● Records

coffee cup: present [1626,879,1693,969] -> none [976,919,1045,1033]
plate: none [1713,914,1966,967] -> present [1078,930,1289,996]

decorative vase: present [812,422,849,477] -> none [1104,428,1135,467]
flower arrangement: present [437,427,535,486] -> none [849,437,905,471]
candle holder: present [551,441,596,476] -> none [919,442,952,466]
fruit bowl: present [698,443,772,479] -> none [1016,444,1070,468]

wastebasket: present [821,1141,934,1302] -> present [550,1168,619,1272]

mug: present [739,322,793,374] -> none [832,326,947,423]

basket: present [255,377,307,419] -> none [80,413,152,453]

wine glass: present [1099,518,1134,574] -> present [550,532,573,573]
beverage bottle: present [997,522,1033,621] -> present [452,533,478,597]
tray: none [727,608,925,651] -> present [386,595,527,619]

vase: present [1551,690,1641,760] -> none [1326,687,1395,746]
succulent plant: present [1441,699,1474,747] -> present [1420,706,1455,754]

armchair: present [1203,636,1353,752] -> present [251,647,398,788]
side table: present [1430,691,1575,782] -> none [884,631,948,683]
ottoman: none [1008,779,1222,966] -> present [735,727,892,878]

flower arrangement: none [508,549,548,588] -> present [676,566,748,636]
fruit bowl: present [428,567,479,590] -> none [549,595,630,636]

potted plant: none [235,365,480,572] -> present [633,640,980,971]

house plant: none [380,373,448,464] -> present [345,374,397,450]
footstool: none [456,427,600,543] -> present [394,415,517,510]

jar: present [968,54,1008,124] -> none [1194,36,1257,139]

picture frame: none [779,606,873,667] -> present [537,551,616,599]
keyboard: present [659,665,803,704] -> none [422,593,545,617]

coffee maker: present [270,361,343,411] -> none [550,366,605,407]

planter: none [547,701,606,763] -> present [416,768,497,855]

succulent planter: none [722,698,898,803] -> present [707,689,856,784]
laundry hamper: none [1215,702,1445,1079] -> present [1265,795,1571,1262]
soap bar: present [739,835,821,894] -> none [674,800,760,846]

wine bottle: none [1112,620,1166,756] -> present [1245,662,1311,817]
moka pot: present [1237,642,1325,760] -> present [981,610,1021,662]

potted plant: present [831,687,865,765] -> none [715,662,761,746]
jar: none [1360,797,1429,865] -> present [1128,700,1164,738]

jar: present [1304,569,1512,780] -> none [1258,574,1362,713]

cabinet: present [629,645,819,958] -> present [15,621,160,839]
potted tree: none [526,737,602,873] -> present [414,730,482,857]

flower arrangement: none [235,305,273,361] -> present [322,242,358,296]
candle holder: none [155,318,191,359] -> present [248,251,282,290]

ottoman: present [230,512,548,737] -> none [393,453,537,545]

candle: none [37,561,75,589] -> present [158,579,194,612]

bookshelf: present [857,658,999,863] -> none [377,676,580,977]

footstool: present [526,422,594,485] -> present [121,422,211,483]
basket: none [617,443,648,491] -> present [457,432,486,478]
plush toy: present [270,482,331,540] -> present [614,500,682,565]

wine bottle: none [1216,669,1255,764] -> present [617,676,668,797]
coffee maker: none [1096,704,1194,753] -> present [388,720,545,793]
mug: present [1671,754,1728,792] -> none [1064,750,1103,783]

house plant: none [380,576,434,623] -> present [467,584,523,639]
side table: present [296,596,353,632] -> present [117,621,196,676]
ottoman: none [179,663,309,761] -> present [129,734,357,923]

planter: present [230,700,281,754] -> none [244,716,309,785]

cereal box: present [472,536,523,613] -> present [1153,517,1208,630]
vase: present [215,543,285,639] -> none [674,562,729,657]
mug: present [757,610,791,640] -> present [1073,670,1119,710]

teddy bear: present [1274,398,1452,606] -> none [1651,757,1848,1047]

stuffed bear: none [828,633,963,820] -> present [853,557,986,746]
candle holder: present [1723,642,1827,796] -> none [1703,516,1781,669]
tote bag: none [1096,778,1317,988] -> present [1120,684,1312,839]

● Problem requirements
The response must be an exact reproduction of all the entries.

● Solution to the exercise
coffee cup: present [1626,879,1693,969] -> none [976,919,1045,1033]
plate: none [1713,914,1966,967] -> present [1078,930,1289,996]

decorative vase: present [812,422,849,477] -> none [1104,428,1135,467]
flower arrangement: present [437,427,535,486] -> none [849,437,905,471]
candle holder: present [551,441,596,476] -> none [919,442,952,466]
fruit bowl: present [698,443,772,479] -> none [1016,444,1070,468]

wastebasket: present [821,1141,934,1302] -> present [550,1168,619,1272]

mug: present [739,322,793,374] -> none [832,326,947,423]

basket: present [255,377,307,419] -> none [80,413,152,453]

wine glass: present [1099,518,1134,574] -> present [550,532,573,573]
beverage bottle: present [997,522,1033,621] -> present [452,533,478,597]
tray: none [727,608,925,651] -> present [386,595,527,619]

vase: present [1551,690,1641,760] -> none [1326,687,1395,746]
succulent plant: present [1441,699,1474,747] -> present [1420,706,1455,754]

armchair: present [1203,636,1353,752] -> present [251,647,398,788]
side table: present [1430,691,1575,782] -> none [884,631,948,683]
ottoman: none [1008,779,1222,966] -> present [735,727,892,878]

flower arrangement: none [508,549,548,588] -> present [676,566,748,636]
fruit bowl: present [428,567,479,590] -> none [549,595,630,636]

potted plant: none [235,365,480,572] -> present [633,640,980,971]

house plant: none [380,373,448,464] -> present [345,374,397,450]
footstool: none [456,427,600,543] -> present [394,415,517,510]

jar: present [968,54,1008,124] -> none [1194,36,1257,139]

picture frame: none [779,606,873,667] -> present [537,551,616,599]
keyboard: present [659,665,803,704] -> none [422,593,545,617]

coffee maker: present [270,361,343,411] -> none [550,366,605,407]

planter: none [547,701,606,763] -> present [416,768,497,855]

succulent planter: none [722,698,898,803] -> present [707,689,856,784]
laundry hamper: none [1215,702,1445,1079] -> present [1265,795,1571,1262]
soap bar: present [739,835,821,894] -> none [674,800,760,846]

wine bottle: none [1112,620,1166,756] -> present [1245,662,1311,817]
moka pot: present [1237,642,1325,760] -> present [981,610,1021,662]

potted plant: present [831,687,865,765] -> none [715,662,761,746]
jar: none [1360,797,1429,865] -> present [1128,700,1164,738]

jar: present [1304,569,1512,780] -> none [1258,574,1362,713]

cabinet: present [629,645,819,958] -> present [15,621,160,839]
potted tree: none [526,737,602,873] -> present [414,730,482,857]

flower arrangement: none [235,305,273,361] -> present [322,242,358,296]
candle holder: none [155,318,191,359] -> present [248,251,282,290]

ottoman: present [230,512,548,737] -> none [393,453,537,545]

candle: none [37,561,75,589] -> present [158,579,194,612]

bookshelf: present [857,658,999,863] -> none [377,676,580,977]

footstool: present [526,422,594,485] -> present [121,422,211,483]
basket: none [617,443,648,491] -> present [457,432,486,478]
plush toy: present [270,482,331,540] -> present [614,500,682,565]

wine bottle: none [1216,669,1255,764] -> present [617,676,668,797]
coffee maker: none [1096,704,1194,753] -> present [388,720,545,793]
mug: present [1671,754,1728,792] -> none [1064,750,1103,783]

house plant: none [380,576,434,623] -> present [467,584,523,639]
side table: present [296,596,353,632] -> present [117,621,196,676]
ottoman: none [179,663,309,761] -> present [129,734,357,923]

planter: present [230,700,281,754] -> none [244,716,309,785]

cereal box: present [472,536,523,613] -> present [1153,517,1208,630]
vase: present [215,543,285,639] -> none [674,562,729,657]
mug: present [757,610,791,640] -> present [1073,670,1119,710]

teddy bear: present [1274,398,1452,606] -> none [1651,757,1848,1047]

stuffed bear: none [828,633,963,820] -> present [853,557,986,746]
candle holder: present [1723,642,1827,796] -> none [1703,516,1781,669]
tote bag: none [1096,778,1317,988] -> present [1120,684,1312,839]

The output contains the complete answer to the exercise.